(Brief): Look through the data below for the line with "25%-75% of cells", and transcribe it exactly together with each line after it up to and including the line with "epididymis stained for". Give nothing else.

Extracted data entries
________
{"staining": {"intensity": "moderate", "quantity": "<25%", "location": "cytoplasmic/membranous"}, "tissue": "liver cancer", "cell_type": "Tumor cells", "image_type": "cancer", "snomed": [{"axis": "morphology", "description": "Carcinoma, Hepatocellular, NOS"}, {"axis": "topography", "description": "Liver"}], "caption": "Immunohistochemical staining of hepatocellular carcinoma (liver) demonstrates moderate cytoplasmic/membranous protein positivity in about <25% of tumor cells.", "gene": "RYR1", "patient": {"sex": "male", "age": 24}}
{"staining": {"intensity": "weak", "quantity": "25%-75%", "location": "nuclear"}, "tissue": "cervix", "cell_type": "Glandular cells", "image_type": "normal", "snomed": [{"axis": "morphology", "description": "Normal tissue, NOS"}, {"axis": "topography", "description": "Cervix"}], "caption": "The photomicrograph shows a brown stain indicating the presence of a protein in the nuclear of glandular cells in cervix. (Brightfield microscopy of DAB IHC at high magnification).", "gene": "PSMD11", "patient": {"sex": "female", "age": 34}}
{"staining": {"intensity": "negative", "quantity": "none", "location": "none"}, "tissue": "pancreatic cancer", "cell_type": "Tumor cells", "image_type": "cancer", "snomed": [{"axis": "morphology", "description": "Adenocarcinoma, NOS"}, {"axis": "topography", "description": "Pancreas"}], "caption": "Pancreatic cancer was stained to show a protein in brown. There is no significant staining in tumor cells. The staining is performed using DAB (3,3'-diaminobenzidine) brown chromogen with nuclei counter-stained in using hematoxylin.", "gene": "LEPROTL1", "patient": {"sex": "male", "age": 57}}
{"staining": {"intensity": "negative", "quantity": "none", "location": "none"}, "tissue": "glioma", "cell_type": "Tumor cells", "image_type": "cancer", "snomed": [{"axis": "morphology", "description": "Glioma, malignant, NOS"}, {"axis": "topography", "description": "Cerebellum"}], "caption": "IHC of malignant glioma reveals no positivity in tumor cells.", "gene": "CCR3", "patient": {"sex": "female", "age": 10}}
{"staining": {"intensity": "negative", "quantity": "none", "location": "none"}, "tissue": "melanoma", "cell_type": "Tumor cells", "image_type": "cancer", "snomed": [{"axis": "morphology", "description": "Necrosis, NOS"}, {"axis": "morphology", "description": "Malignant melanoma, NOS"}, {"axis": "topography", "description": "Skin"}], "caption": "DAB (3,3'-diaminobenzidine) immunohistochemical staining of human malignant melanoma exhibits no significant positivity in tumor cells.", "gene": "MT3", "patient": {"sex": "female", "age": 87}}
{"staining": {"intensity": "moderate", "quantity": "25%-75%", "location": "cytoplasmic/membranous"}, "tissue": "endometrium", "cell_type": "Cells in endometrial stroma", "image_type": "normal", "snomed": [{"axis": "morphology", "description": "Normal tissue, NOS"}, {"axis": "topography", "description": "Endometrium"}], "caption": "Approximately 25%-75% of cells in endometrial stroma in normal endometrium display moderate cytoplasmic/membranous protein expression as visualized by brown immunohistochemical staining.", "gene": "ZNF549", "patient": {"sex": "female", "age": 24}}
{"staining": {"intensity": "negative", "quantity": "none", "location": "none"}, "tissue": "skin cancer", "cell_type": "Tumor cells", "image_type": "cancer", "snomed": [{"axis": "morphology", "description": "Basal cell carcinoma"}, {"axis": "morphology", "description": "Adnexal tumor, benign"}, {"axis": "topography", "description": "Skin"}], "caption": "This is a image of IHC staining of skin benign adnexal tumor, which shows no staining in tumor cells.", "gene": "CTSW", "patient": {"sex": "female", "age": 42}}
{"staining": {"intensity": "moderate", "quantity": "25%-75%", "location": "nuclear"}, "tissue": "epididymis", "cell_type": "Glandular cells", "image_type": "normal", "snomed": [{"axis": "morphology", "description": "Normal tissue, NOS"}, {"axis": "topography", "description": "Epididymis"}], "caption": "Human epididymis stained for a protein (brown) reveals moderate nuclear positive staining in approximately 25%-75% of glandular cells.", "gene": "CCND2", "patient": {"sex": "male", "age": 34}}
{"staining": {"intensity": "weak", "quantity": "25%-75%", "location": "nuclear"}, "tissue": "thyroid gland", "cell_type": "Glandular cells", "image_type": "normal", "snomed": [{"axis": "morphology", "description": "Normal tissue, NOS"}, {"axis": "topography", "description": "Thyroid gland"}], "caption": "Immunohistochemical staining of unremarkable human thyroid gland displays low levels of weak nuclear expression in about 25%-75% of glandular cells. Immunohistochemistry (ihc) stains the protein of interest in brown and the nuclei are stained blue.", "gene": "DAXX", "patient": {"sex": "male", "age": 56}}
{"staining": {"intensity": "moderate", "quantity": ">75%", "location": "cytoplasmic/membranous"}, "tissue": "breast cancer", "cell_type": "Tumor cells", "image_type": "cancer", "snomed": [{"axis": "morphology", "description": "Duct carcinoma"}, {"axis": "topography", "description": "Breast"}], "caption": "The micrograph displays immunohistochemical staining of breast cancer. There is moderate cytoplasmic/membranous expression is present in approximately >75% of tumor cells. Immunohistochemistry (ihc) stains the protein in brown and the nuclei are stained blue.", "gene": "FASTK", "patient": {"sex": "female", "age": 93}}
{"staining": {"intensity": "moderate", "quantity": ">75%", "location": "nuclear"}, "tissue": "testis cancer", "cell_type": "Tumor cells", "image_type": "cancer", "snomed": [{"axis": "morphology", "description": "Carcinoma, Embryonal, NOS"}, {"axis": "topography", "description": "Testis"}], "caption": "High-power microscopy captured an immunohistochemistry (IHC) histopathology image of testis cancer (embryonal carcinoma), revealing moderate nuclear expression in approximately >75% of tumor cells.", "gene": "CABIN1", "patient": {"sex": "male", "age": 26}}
________
(Reply to the task):
{"staining": {"intensity": "moderate", "quantity": "25%-75%", "location": "cytoplasmic/membranous"}, "tissue": "endometrium", "cell_type": "Cells in endometrial stroma", "image_type": "normal", "snomed": [{"axis": "morphology", "description": "Normal tissue, NOS"}, {"axis": "topography", "description": "Endometrium"}], "caption": "Approximately 25%-75% of cells in endometrial stroma in normal endometrium display moderate cytoplasmic/membranous protein expression as visualized by brown immunohistochemical staining.", "gene": "ZNF549", "patient": {"sex": "female", "age": 24}}
{"staining": {"intensity": "negative", "quantity": "none", "location": "none"}, "tissue": "skin cancer", "cell_type": "Tumor cells", "image_type": "cancer", "snomed": [{"axis": "morphology", "description": "Basal cell carcinoma"}, {"axis": "morphology", "description": "Adnexal tumor, benign"}, {"axis": "topography", "description": "Skin"}], "caption": "This is a image of IHC staining of skin benign adnexal tumor, which shows no staining in tumor cells.", "gene": "CTSW", "patient": {"sex": "female", "age": 42}}
{"staining": {"intensity": "moderate", "quantity": "25%-75%", "location": "nuclear"}, "tissue": "epididymis", "cell_type": "Glandular cells", "image_type": "normal", "snomed": [{"axis": "morphology", "description": "Normal tissue, NOS"}, {"axis": "topography", "description": "Epididymis"}], "caption": "Human epididymis stained for a protein (brown) reveals moderate nuclear positive staining in approximately 25%-75% of glandular cells.", "gene": "CCND2", "patient": {"sex": "male", "age": 34}}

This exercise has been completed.